Methemoglobinemia occurs when iron in the porphyrin group of heme is oxidized from the ferrous (Fe2+) to the ferric (Fe3+) form [2]. Ferric heme binds oxygen irreversibly resulting in a left shift of the oxygen‐hemoglobin dissociation curve. Methemoglobinemia is most often acquired, predominantly due to oxidizing medications. Antimalarial agents including chloroquine have been associated with methemoglobinemia, albeit rarely [3]. Although seemingly of less oxidizing potential than chloroquine, it is possible that the dramatic increase in use of hydroxychloroquine amidst the COVID‐19 pandemic is now making this complication more common. This is likely exacerbated by the degree of critical illness among many COVID‐19 patients, which puts them under greater oxidative stress, leaving them more susceptible to medication‐induced methemoglobinemia. All three patients with significant methemoglobinemia discussed above received hydroxychloroquine, as did all five patients with relatively mild Met‐Hb elevations (3% ‐ 7%) encountered during this time period. The only other drug frequently used among this patient cohort was azithromycin, which is not known to be an oxidizing agent. Additionally, all patients in this series (including the three with significant Met‐Hb elevation presented above, and the five with milder elevations) were already severely ill prior to initiation of hydroxychloroquine, and thus likely under oxidative stress even before the initiation of any medications. It is unclear if any additional properties of COVID‐19, besides inducing oxidative stress during severe illness, might predispose to methemoglobinemia. Given the many atypical properties of this pandemic this is certainly worth consideration, however, rigorous evidence linking the two remains lacking.

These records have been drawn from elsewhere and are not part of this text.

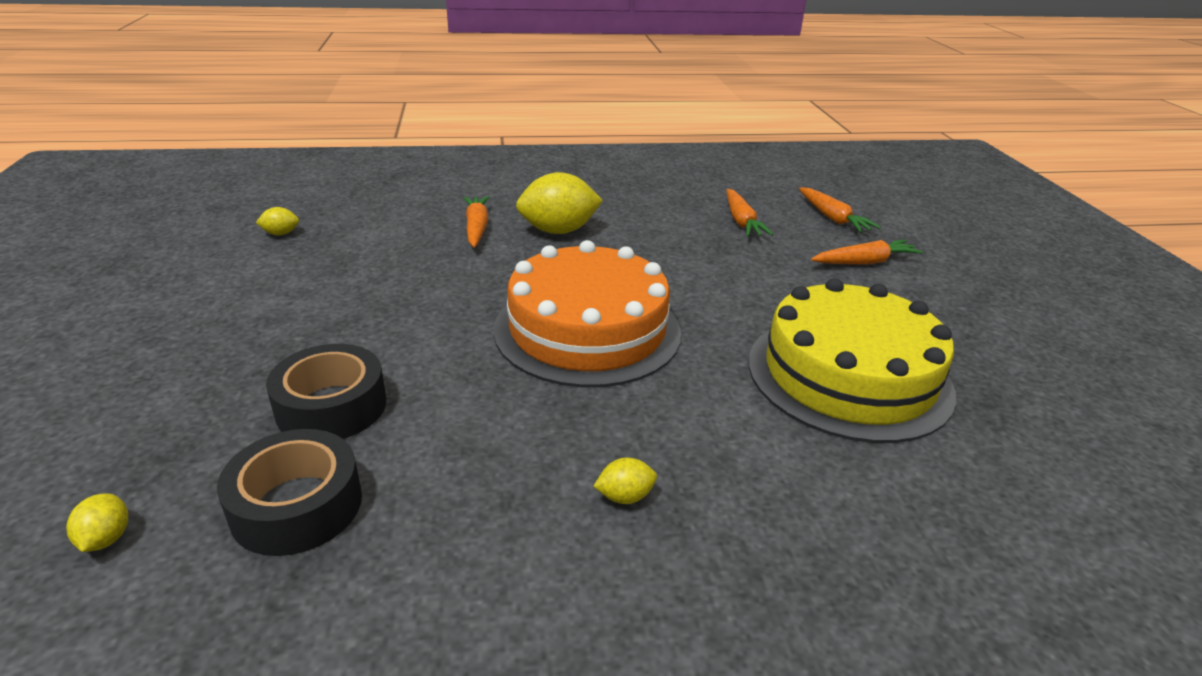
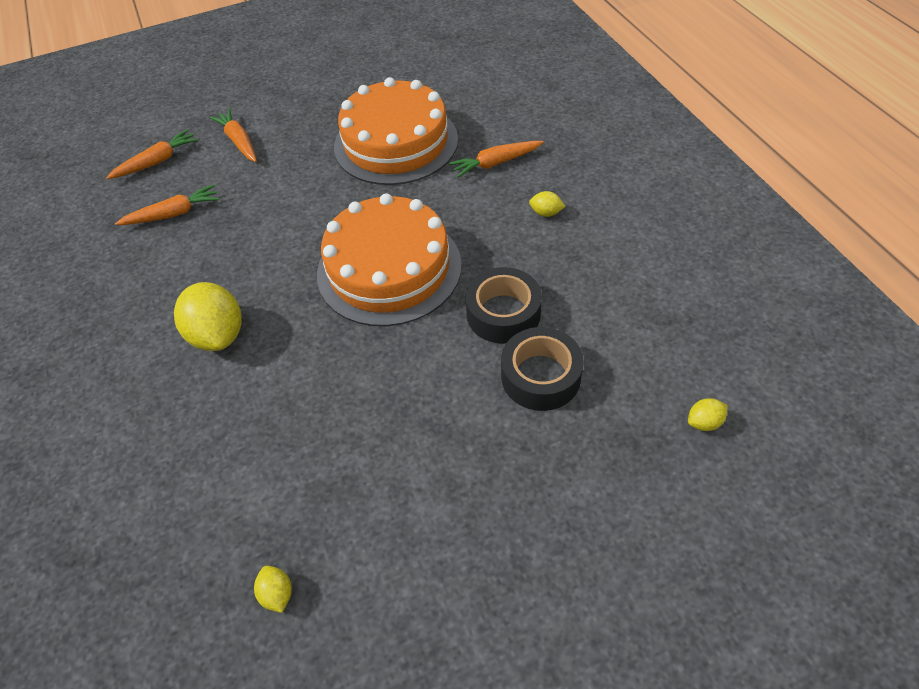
camera: 100 degrees left, 20 degrees up
black tape [217,429,362,556] -> black tape moved to [465,267,542,344]
orange carrot [463,196,489,248] -> orange carrot moved to [449,141,544,178]
yellow lemon [593,458,657,504] -> yellow lemon turned 45 degrees counterclockwise [529,191,566,217]
yellow cake [749,278,956,443] -> orange cake [334,77,458,185]

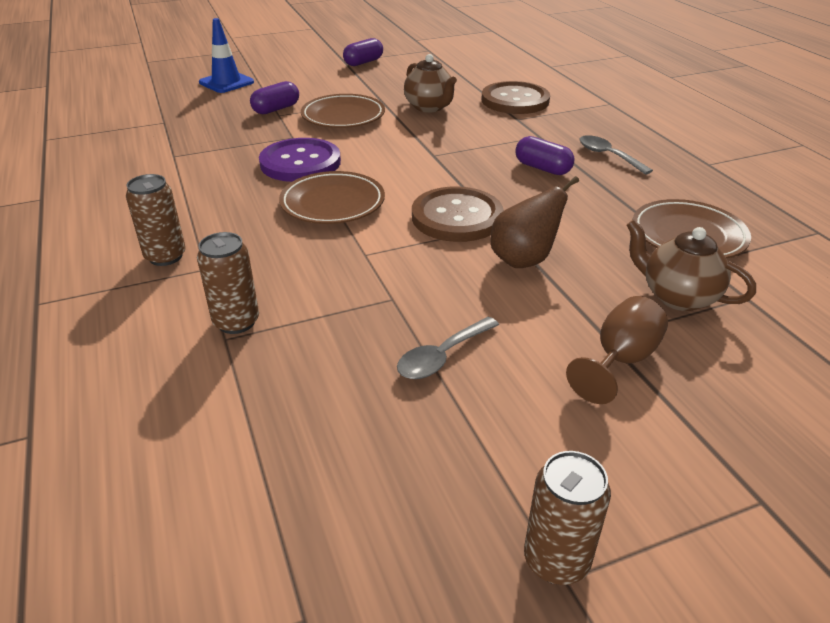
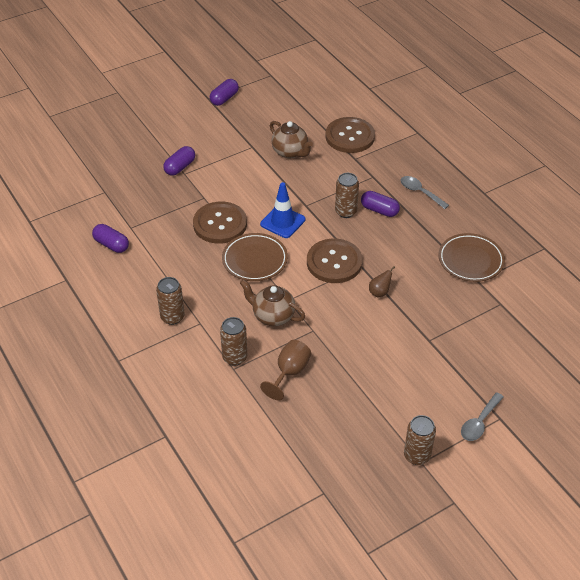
camera: 10 degrees left, 10 degrees up
blue traffic cone [199,18,254,93] -> blue traffic cone moved to [260,182,305,238]
purple button [259,138,341,182] -> brown button [193,202,247,244]
brown plate [301,94,385,128] -> none
grey spoon [397,317,499,379] -> grey spoon moved to [461,392,504,441]
brown pear [491,176,579,268] -> brown pear [369,266,395,297], size x0.57
brown goblet [566,296,668,404] -> brown goblet moved to [260,340,311,400]
brown teapot [627,219,756,311] -> brown teapot moved to [240,279,305,326]
none -> purple capsule [92,224,129,253]
none -> brown can [335,173,359,218]

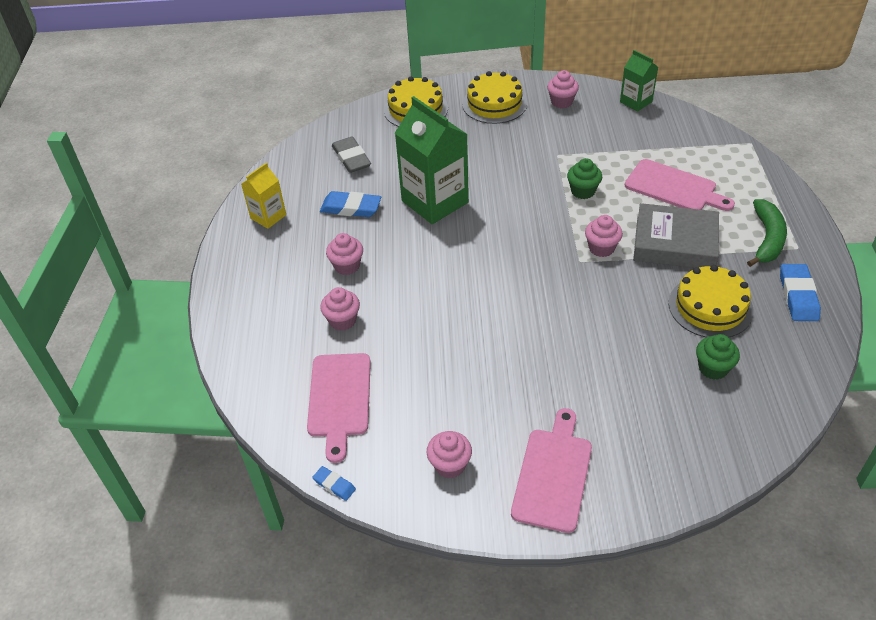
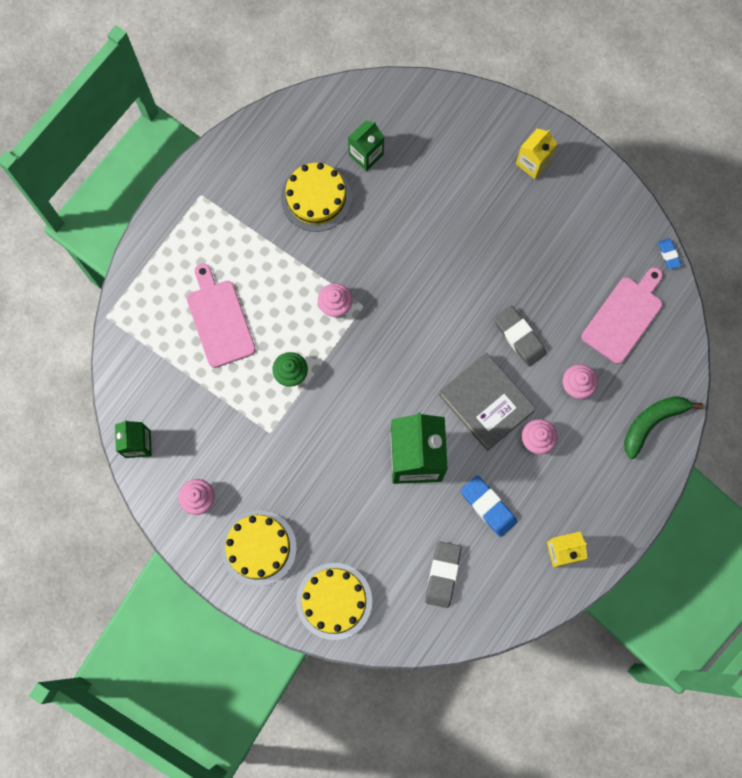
camera: 145 degrees left, 30 degrees up
pink cupcake [427,431,472,479] -> none
pink cutting board [511,408,592,533] -> yellow carton [516,128,557,179]
grey book [633,203,719,268] -> grey book moved to [439,353,536,451]
green cupcake [696,334,740,380] -> green carton [348,120,384,171]
green banana [747,199,787,267] -> green banana moved to [624,396,703,459]
blue eraser [780,264,821,321] -> none
none -> grey eraser [494,305,547,367]

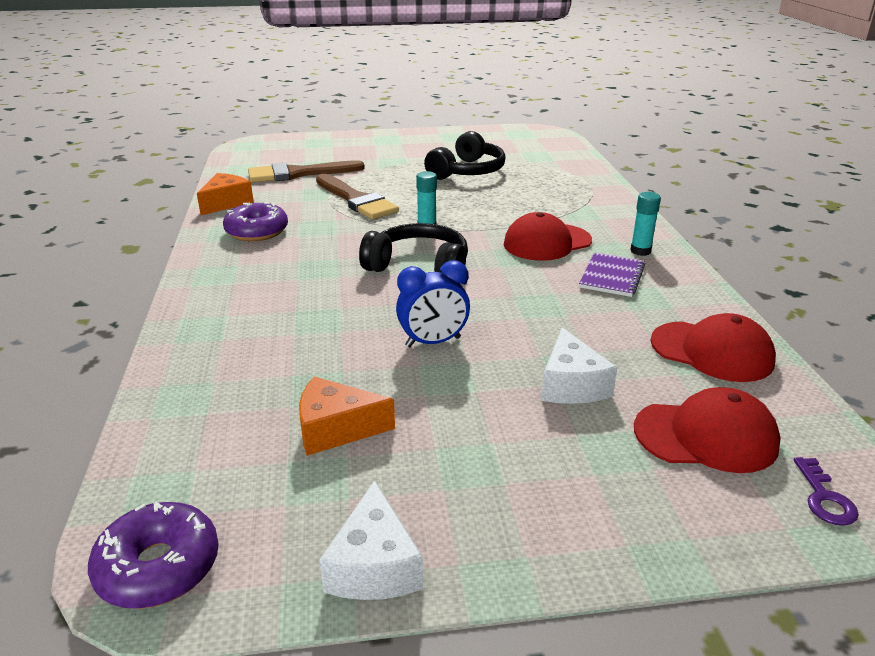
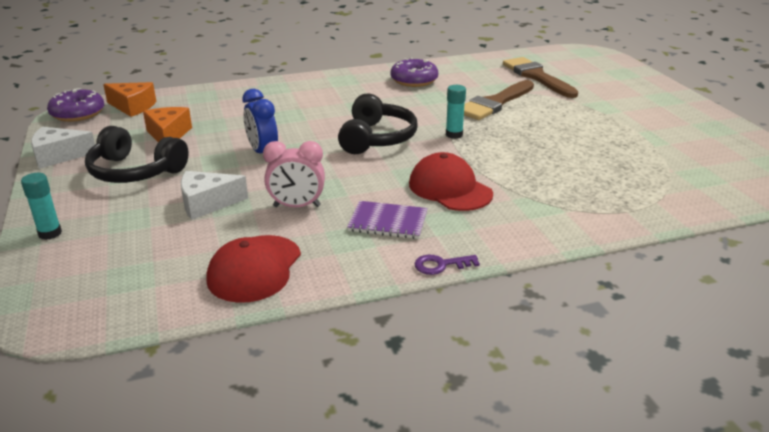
camera: 80 degrees right, 0 degrees up
orange cheese [197,173,254,215] -> orange cheese moved to [103,82,156,117]
black headphones [424,131,506,180] -> black headphones moved to [85,126,189,183]
turquoise glue stick [630,192,661,256] -> turquoise glue stick moved to [21,173,62,240]
red cap [634,387,781,473] -> none
purple key [794,457,859,526] -> purple key moved to [414,255,480,275]
none -> pink clock [263,141,325,207]

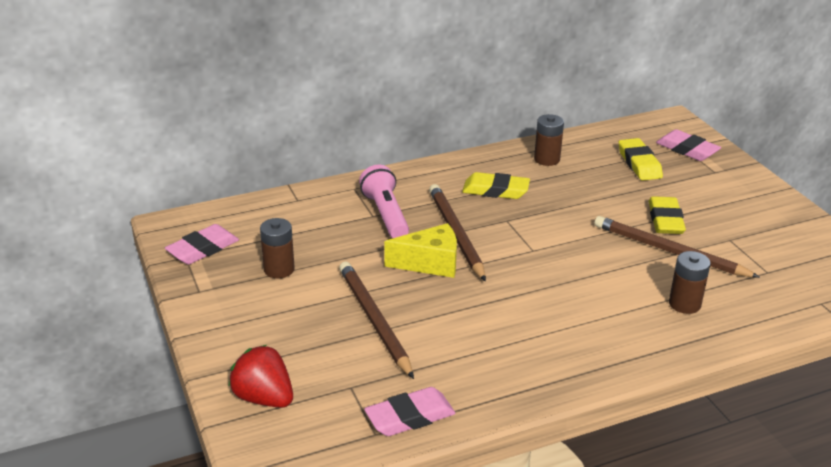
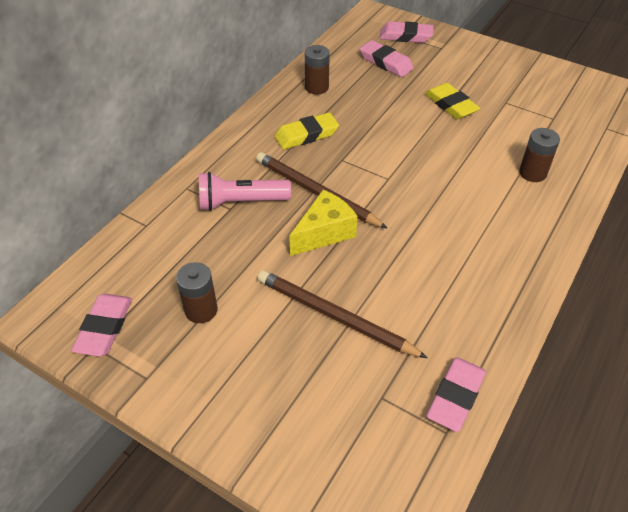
camera: 35 degrees left, 15 degrees up
red strawberry [229,345,293,408] -> none
pink flashlight [359,165,409,238] -> pink flashlight turned 45 degrees counterclockwise [199,172,291,211]
brown pencil [594,216,760,278] -> none
yellow eraser [619,138,663,181] -> pink eraser [360,40,414,77]

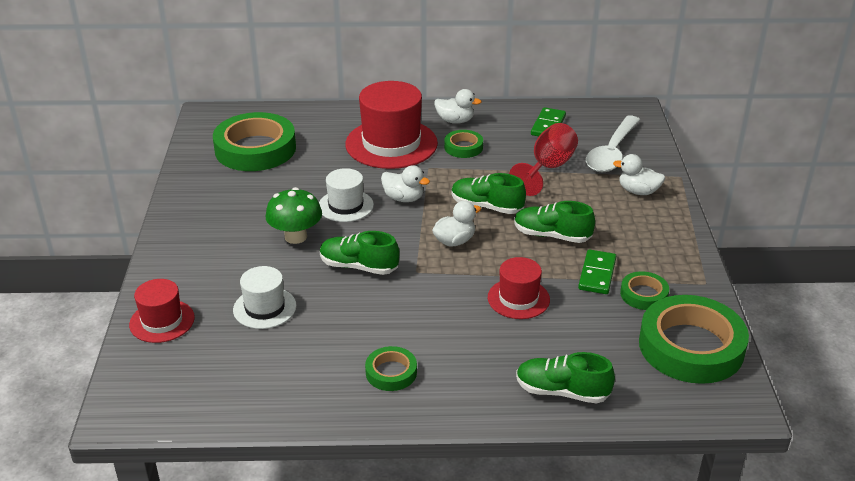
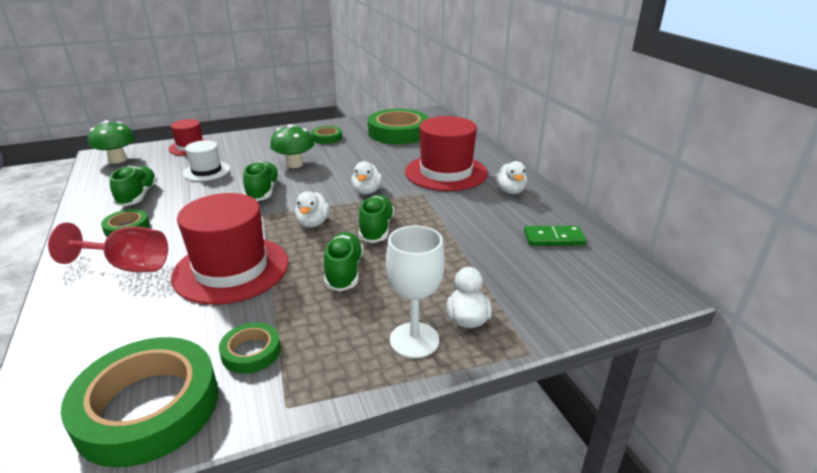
camera: 70 degrees right, 5 degrees down
white hat [319,168,374,222] -> none
white duck [432,201,481,247] -> white duck turned 60 degrees clockwise [295,191,330,228]
green tape [444,130,483,158] -> green tape moved to [311,126,342,144]
red hat [488,257,550,319] -> red hat [171,193,288,305], size x1.81
red goblet [509,123,578,196] -> red goblet moved to [48,223,168,272]
green shoe [516,352,615,404] -> green shoe moved to [110,166,158,206]
green domino [578,249,616,294] -> none
white spoon [586,115,640,172] -> none
none -> green mushroom [88,120,135,164]
none -> white goblet [386,225,445,358]

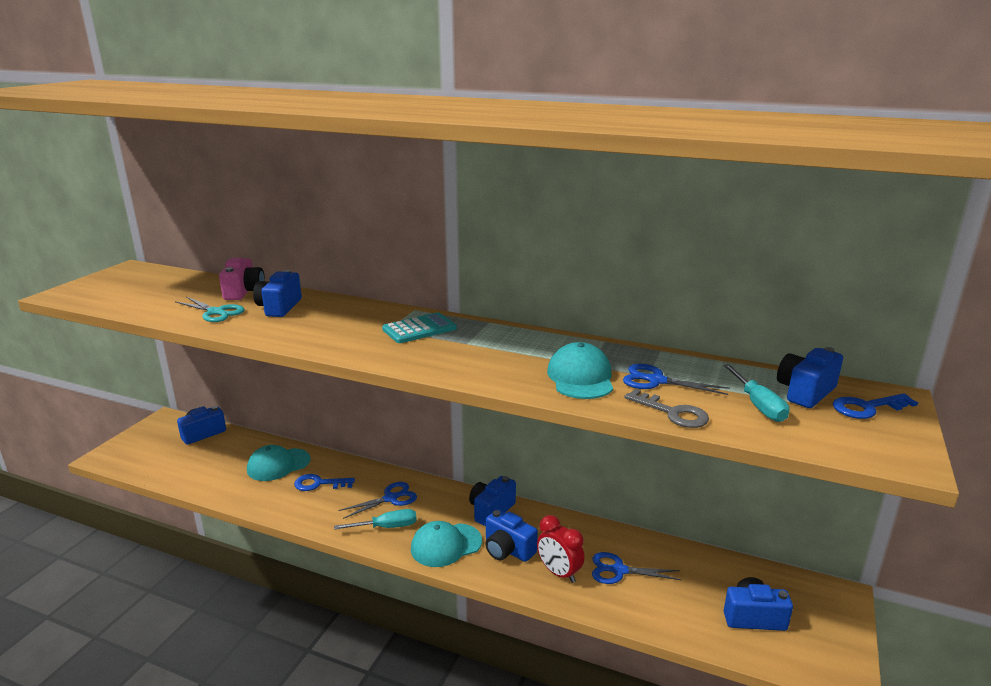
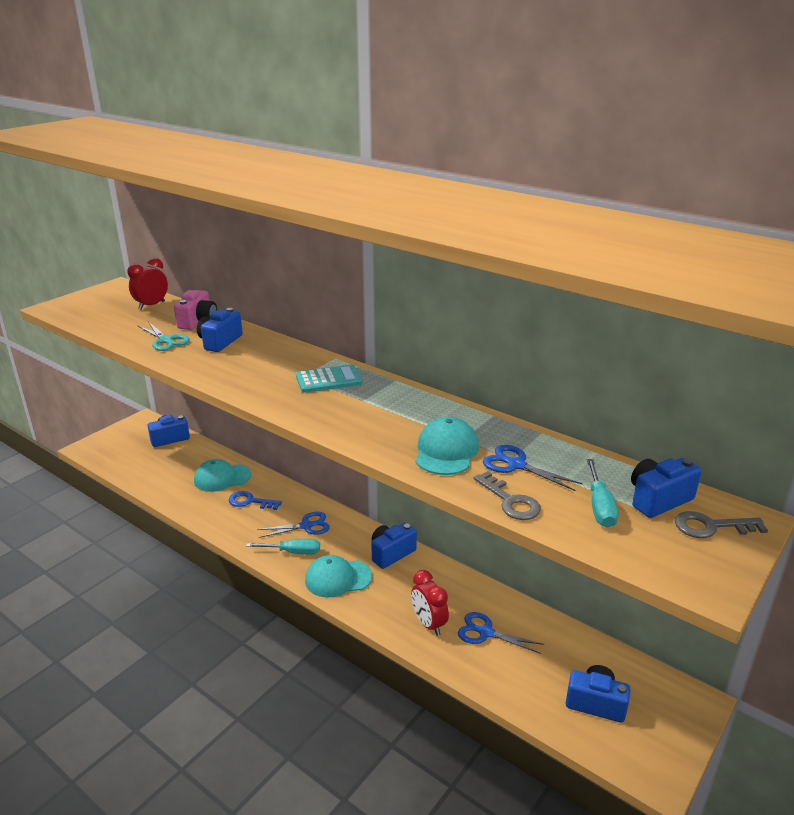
camera: 15 degrees right, 5 degrees up
blue camera [485,509,538,562] -> none
blue key [833,393,918,419] -> grey key [675,511,768,538]
none -> red clock [127,258,168,310]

The diagnosis of methemoglobinemia is seldom thought of given its rarity, and thus may remain underdiagnosed during the COVID‐19 pandemic. The typical presentation consists of abrupt symptoms of tissue hypoxia following exposure to an oxidizing substance. Notably, as this is a condition of increased heme‐oxygen avidity rather than hypoxemia, dissolved oxygen levels on blood gas may be normal in spite of clinical evidence of hypoxia and decreased readings on pulse oximetry. A high index of suspicion is thus required and diagnosis is most often made on co‐oximetry or specific blood Met‐Hb assay. The severity of symptoms usually correlates with Met‐Hb level, although patients with concurrent respiratory compromise (as those in this series) may become symptomatic at lower levels [4]. Treatment consists of discontinuation of the offending drug, and use of reduction agents such as methylene blue and/or ascorbic acid [2]. Refractory instances of methemoglobinemia may benefit from red‐cell exchange (as demonstrated in case 2).

Importantly, methylene blue is to be avoided among patients with G6PD deficiency, as demonstrated in case 3 wherein it worsened Coombs negative hemolysis in a G6PD deficient patient. Notably, this patient had some evidence of hemolysis even before receiving methylene blue, and it is unclear whether this may have been related to hydroxychloroquine (as he was on no other potentially oxidizing medications) or COVID‐19 itself (although such a complication has not been well‐described to date). The other patients in this series were not G6PD deficient (both were tested).

DISCLOSURE STATEMENT

No funding was received for the preparation of this manuscript. The authors have no relevant conflicts of interest to declare.